[Begin]

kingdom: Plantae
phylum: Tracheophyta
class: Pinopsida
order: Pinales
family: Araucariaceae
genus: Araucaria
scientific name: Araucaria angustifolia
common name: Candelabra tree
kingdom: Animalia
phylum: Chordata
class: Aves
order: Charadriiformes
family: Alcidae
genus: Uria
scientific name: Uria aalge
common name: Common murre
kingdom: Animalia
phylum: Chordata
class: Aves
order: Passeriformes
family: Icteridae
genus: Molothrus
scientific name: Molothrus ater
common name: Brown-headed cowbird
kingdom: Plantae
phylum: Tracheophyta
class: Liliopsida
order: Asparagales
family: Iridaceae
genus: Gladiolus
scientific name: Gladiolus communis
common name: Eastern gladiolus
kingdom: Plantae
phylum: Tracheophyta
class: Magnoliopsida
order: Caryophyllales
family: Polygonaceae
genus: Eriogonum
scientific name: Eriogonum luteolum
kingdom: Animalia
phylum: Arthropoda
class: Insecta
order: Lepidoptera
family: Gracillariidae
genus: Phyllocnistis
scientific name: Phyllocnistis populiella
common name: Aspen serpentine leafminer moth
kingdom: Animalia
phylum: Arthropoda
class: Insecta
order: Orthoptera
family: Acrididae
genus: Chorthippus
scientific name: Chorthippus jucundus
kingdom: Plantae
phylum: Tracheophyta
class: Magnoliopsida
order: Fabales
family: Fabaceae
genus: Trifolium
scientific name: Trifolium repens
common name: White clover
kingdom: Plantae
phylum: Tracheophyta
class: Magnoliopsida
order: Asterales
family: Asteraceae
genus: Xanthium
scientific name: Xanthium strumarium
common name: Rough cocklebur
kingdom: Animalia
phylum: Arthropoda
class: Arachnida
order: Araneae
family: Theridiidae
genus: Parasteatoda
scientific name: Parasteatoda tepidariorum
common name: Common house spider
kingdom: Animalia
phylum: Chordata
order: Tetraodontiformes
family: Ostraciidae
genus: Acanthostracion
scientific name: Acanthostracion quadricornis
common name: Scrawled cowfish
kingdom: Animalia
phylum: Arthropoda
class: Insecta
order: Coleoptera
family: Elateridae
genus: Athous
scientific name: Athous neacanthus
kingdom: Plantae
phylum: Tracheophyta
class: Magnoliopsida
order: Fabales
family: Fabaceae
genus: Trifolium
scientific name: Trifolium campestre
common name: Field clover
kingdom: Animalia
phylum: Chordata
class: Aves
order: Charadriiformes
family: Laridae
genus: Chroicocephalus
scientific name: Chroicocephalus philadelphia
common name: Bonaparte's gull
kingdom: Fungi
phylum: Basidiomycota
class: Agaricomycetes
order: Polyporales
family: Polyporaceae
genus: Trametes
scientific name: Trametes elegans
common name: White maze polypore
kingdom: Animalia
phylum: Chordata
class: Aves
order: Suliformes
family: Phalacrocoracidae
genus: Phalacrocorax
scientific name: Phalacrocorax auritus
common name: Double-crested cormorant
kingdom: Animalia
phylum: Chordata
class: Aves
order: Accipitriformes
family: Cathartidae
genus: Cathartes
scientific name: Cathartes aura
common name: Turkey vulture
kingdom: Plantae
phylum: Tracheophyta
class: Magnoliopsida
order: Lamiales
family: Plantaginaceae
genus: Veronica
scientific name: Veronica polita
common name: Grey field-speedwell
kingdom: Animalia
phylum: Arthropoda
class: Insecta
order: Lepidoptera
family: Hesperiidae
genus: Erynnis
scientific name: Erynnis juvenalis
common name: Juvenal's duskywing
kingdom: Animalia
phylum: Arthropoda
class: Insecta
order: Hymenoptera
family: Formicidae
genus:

[End]

§ **WORK TO BE COMPLETED**
Reproduce all of the data above line for line, leaving every word and character unchanged.

§ **RIGHT ANSWER**
kingdom: Plantae
phylum: Tracheophyta
class: Pinopsida
order: Pinales
family: Araucariaceae
genus: Araucaria
scientific name: Araucaria angustifolia
common name: Candelabra tree
kingdom: Animalia
phylum: Chordata
class: Aves
order: Charadriiformes
family: Alcidae
genus: Uria
scientific name: Uria aalge
common name: Common murre
kingdom: Animalia
phylum: Chordata
class: Aves
order: Passeriformes
family: Icteridae
genus: Molothrus
scientific name: Molothrus ater
common name: Brown-headed cowbird
kingdom: Plantae
phylum: Tracheophyta
class: Liliopsida
order: Asparagales
family: Iridaceae
genus: Gladiolus
scientific name: Gladiolus communis
common name: Eastern gladiolus
kingdom: Plantae
phylum: Tracheophyta
class: Magnoliopsida
order: Caryophyllales
family: Polygonaceae
genus: Eriogonum
scientific name: Eriogonum luteolum
kingdom: Animalia
phylum: Arthropoda
class: Insecta
order: Lepidoptera
family: Gracillariidae
genus: Phyllocnistis
scientific name: Phyllocnistis populiella
common name: Aspen serpentine leafminer moth
kingdom: Animalia
phylum: Arthropoda
class: Insecta
order: Orthoptera
family: Acrididae
genus: Chorthippus
scientific name: Chorthippus jucundus
kingdom: Plantae
phylum: Tracheophyta
class: Magnoliopsida
order: Fabales
family: Fabaceae
genus: Trifolium
scientific name: Trifolium repens
common name: White clover
kingdom: Plantae
phylum: Tracheophyta
class: Magnoliopsida
order: Asterales
family: Asteraceae
genus: Xanthium
scientific name: Xanthium strumarium
common name: Rough cocklebur
kingdom: Animalia
phylum: Arthropoda
class: Arachnida
order: Araneae
family: Theridiidae
genus: Parasteatoda
scientific name: Parasteatoda tepidariorum
common name: Common house spider
kingdom: Animalia
phylum: Chordata
order: Tetraodontiformes
family: Ostraciidae
genus: Acanthostracion
scientific name: Acanthostracion quadricornis
common name: Scrawled cowfish
kingdom: Animalia
phylum: Arthropoda
class: Insecta
order: Coleoptera
family: Elateridae
genus: Athous
scientific name: Athous neacanthus
kingdom: Plantae
phylum: Tracheophyta
class: Magnoliopsida
order: Fabales
family: Fabaceae
genus: Trifolium
scientific name: Trifolium campestre
common name: Field clover
kingdom: Animalia
phylum: Chordata
class: Aves
order: Charadriiformes
family: Laridae
genus: Chroicocephalus
scientific name: Chroicocephalus philadelphia
common name: Bonaparte's gull
kingdom: Fungi
phylum: Basidiomycota
class: Agaricomycetes
order: Polyporales
family: Polyporaceae
genus: Trametes
scientific name: Trametes elegans
common name: White maze polypore
kingdom: Animalia
phylum: Chordata
class: Aves
order: Suliformes
family: Phalacrocoracidae
genus: Phalacrocorax
scientific name: Phalacrocorax auritus
common name: Double-crested cormorant
kingdom: Animalia
phylum: Chordata
class: Aves
order: Accipitriformes
family: Cathartidae
genus: Cathartes
scientific name: Cathartes aura
common name: Turkey vulture
kingdom: Plantae
phylum: Tracheophyta
class: Magnoliopsida
order: Lamiales
family: Plantaginaceae
genus: Veronica
scientific name: Veronica polita
common name: Grey field-speedwell
kingdom: Animalia
phylum: Arthropoda
class: Insecta
order: Lepidoptera
family: Hesperiidae
genus: Erynnis
scientific name: Erynnis juvenalis
common name: Juvenal's duskywing
kingdom: Animalia
phylum: Arthropoda
class: Insecta
order: Hymenoptera
family: Formicidae
genus:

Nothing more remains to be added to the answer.